Passage provided =
COURT OF APPEALS OF VIRGINIA
Present: Chief Judge Moon, Judges Fitzpatrick and Annunziata
Argued at Charlottesville, Virginia
JAMES VIRGIL ALLARD
OPINION BY
v. Record No. 2846-95-3 JUDGE ROSEMARIE ANNUNZIATA
JANUARY 28, 1997
COMMONWEALTH OF VIRGINIA
FROM THE CIRCUIT COURT OF AMHERST COUNTY
J. Michael Gamble, Judge
Stephen R. Eubank (J. Thompson Shrader;
J. Thompson Shrader & Associates, on brief),
for appellant.
John K. Byrum, Jr., Assistant Attorney
General (James S. Gilmore, III, Attorney
General, on brief), for appellee.
Following a jury trial, appellant, James Virgil Allard, was
convicted of statutory burglary in violation of Code § 18.2-91.

Available data =

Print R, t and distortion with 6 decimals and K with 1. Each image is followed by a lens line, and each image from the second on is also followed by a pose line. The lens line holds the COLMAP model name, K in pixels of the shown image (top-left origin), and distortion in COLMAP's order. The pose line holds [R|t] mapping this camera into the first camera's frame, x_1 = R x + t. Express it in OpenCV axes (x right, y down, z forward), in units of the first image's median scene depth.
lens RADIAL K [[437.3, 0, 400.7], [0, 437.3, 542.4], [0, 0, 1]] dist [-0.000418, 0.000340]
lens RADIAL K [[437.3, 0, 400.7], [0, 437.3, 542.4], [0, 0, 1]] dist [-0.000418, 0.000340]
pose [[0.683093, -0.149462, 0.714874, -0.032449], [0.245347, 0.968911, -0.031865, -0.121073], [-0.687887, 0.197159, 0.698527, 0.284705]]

==

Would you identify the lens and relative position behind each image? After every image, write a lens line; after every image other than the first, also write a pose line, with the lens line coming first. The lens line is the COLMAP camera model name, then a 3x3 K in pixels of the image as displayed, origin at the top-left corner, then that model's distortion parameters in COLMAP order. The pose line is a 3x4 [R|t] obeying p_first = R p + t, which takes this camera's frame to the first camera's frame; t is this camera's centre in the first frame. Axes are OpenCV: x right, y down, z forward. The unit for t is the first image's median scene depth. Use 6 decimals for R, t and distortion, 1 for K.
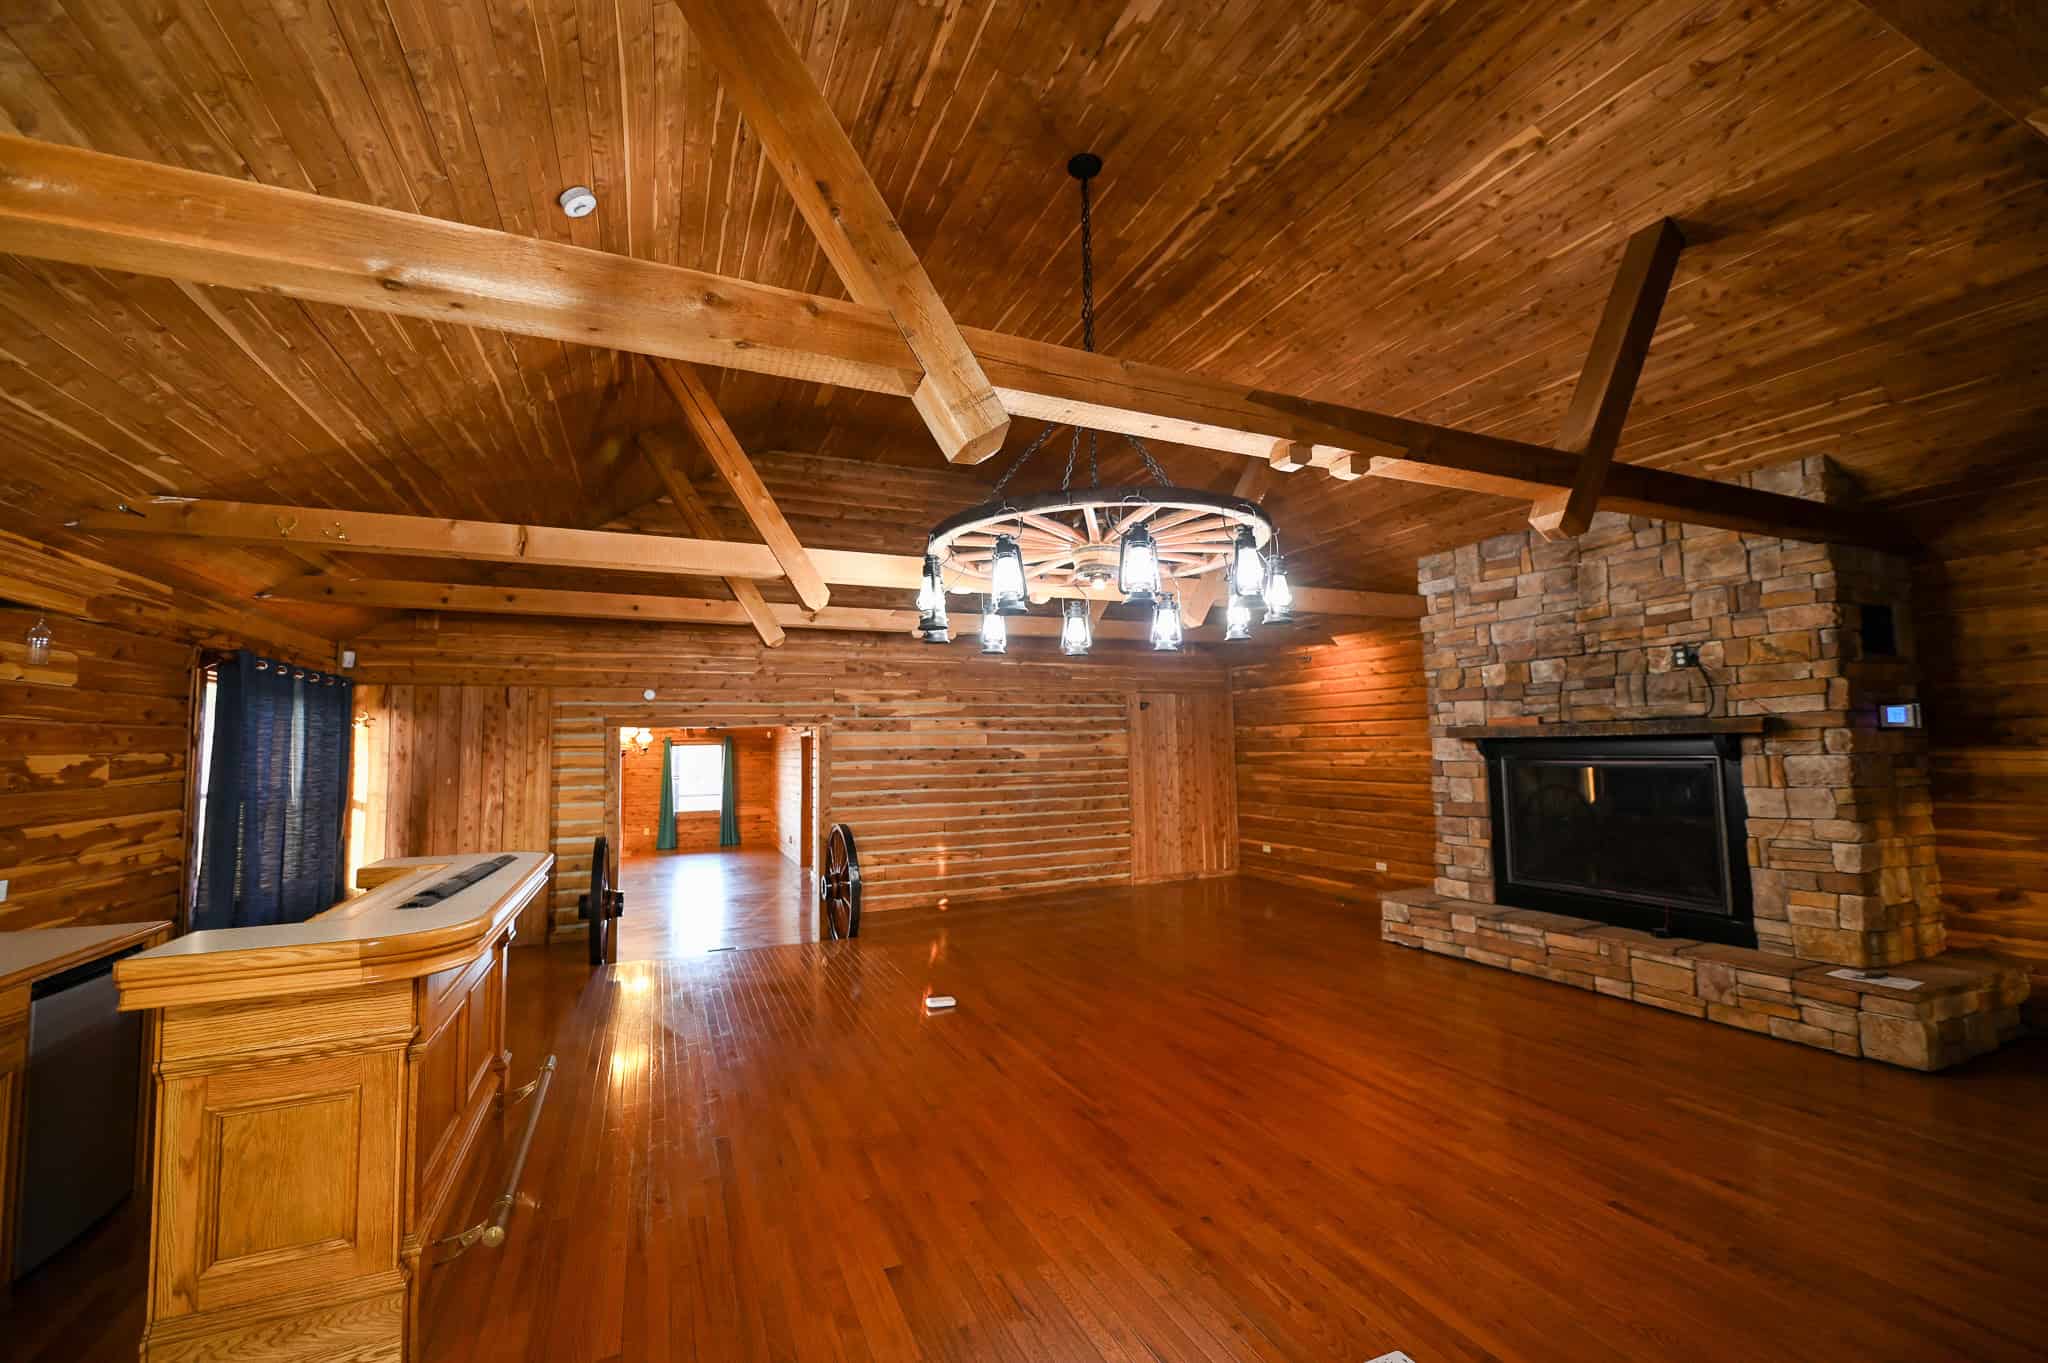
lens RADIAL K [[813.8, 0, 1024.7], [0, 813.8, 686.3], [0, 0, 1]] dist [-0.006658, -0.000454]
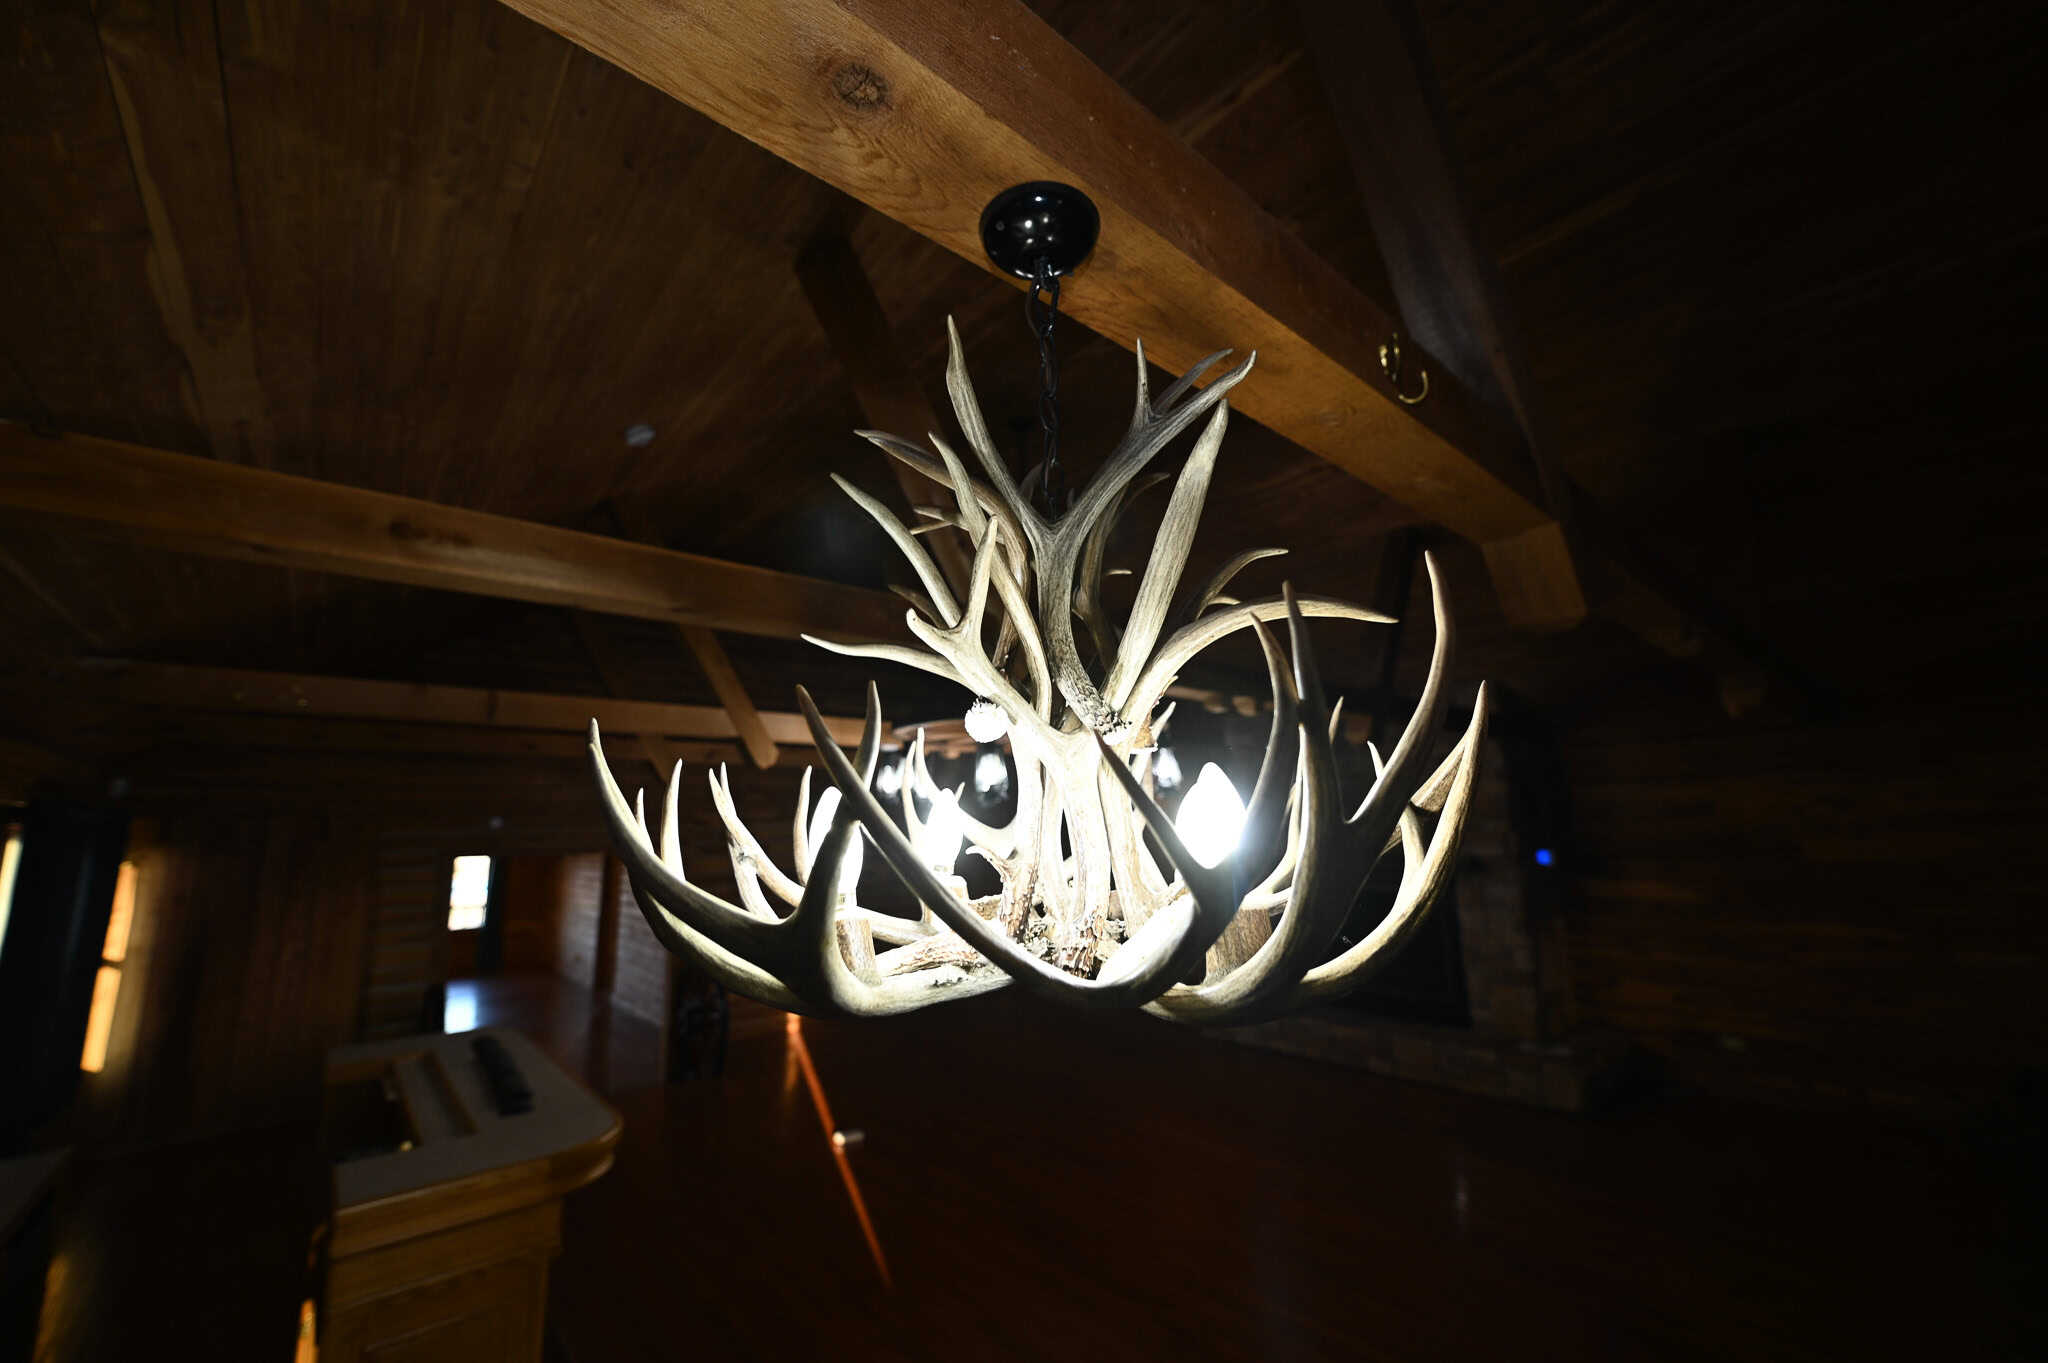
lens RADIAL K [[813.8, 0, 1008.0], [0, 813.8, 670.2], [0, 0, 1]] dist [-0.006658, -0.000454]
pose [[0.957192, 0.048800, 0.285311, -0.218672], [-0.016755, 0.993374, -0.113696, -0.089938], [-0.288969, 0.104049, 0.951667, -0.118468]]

Problems and tasks =
- 1) Does the court opinion agree with each statement below? (a) Allard's case was decided by a jury at trial. (b) The appeal came from the Circuit Court of Albemarle County. (c) Allard was convicted of statutory burglary under Code § 18.2-91. For each, answer yes or no and quote the deciding words.
- 2) Carry on the court opinion from its last sentence, writing the next few sentences.
The items have no connection to the court opinion.

Responses to the tasks =
- 1)
(a) Yes: "Following a jury trial"
(b) No: "FROM THE CIRCUIT COURT OF AMHERST COUNTY"
(c) Yes: "convicted of statutory burglary in violation of Code § 18.2-91."

- 2)
Pursuant to the jury's recommendation, the trial court sentenced
appellant to ten years incarceration. The court further
sentenced appellant to an additional one-year term, which it
suspended, conditioned upon appellant's successful completion of
a period of post-release supervision. Appellant contends (1) the
court erred in denying his motion to strike; (2) the court
improperly instructed the jury; and (3) the court abused its
discretion in imposing a greater sentence than the jury
recommended. Finding no error, we affirm.
I. MOTION TO STRIKE
Appellant argues that the trial court erred in denying his
motion to strike because: (1) the evidence was insufficient to
support his conviction; (2) the Commonwealth failed to prove that
the structure he was charged with burglarizing was habitable; and
(3) the structure he was charged with burglarizing could not be
the subject of a burglary within the meaning of the statute. We
disagree with each of these contentions.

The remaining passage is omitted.